### PROBLEM TO SOLVE
Below are records to transcribe in full and unchanged; omit every picture.

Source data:
* * *
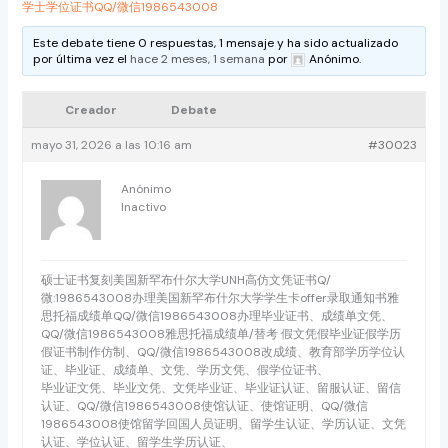
学士学位证书QQ/微信1986543008
Este debate tiene 0 respuestas, 1 mensaje y ha sido actualizado
por última vez el
hace 2 meses, 1 semana
por
Anónimo
.
Creador
Debate
mayo 31, 2026 a las 10:16 am
#30023
Anónimo
Inactivo
硕士证书复刻美国新罕布什尔大学UNH高仿文凭证书Q/
微:1986543008办理美国新罕布什尔大学学生卡offer录取通知书雅
思托福成绩单QQ/微信1986543008办理毕业证书、成绩单文凭、
QQ/微信1986543008雅思托福成绩单/替考 假文凭假毕业证假学历
假证书制作仿制、QQ/微信1986543008改成绩、教育部学历学位认
证、毕业证、成绩单、文凭、学历文凭、假学位证书、
毕业证文凭、毕业文凭、文凭毕业证、毕业证认证、留服认证、留信
认证、QQ/微信1986543008使馆认证、使馆证明、QQ/微信
1986543008使馆留学回国人员证明、留学生认证、学历认证、文凭
认证、学位认证、留学生学历认证、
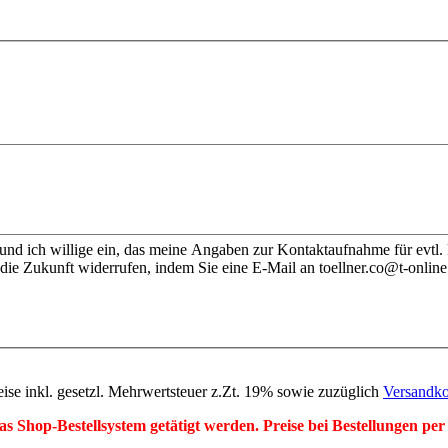
nd ich willige ein, das meine Angaben zur Kontaktaufnahme für evtl.
die Zukunft widerrufen, indem Sie eine E-Mail an toellner.co@t-online
eise inkl. gesetzl. Mehrwertsteuer z.Zt. 19% sowie zuzüglich
Versandko
r das Shop-Bestellsystem getätigt werden. Preise bei Bestellungen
* * *
### EXERCISE ANSWER
学士学位证书QQ/微信1986543008
Este debate tiene 0 respuestas, 1 mensaje y ha sido actualizado
por última vez el
hace 2 meses, 1 semana
por
Anónimo
.
Creador
Debate
mayo 31, 2026 a las 10:16 am
#30023
Anónimo
Inactivo
硕士证书复刻美国新罕布什尔大学UNH高仿文凭证书Q/
微:1986543008办理美国新罕布什尔大学学生卡offer录取通知书雅
思托福成绩单QQ/微信1986543008办理毕业证书、成绩单文凭、
QQ/微信1986543008雅思托福成绩单/替考 假文凭假毕业证假学历
假证书制作仿制、QQ/微信1986543008改成绩、教育部学历学位认
证、毕业证、成绩单、文凭、学历文凭、假学位证书、
毕业证文凭、毕业文凭、文凭毕业证、毕业证认证、留服认证、留信
认证、QQ/微信1986543008使馆认证、使馆证明、QQ/微信
1986543008使馆留学回国人员证明、留学生认证、学历认证、文凭
认证、学位认证、留学生学历认证、
nd ich willige ein, das meine Angaben zur Kontaktaufnahme für evtl.
die Zukunft widerrufen, indem Sie eine E-Mail an toellner.co@t-online
eise inkl. gesetzl. Mehrwertsteuer z.Zt. 19% sowie zuzüglich
Versandko
r das Shop-Bestellsystem getätigt werden. Preise bei Bestellungen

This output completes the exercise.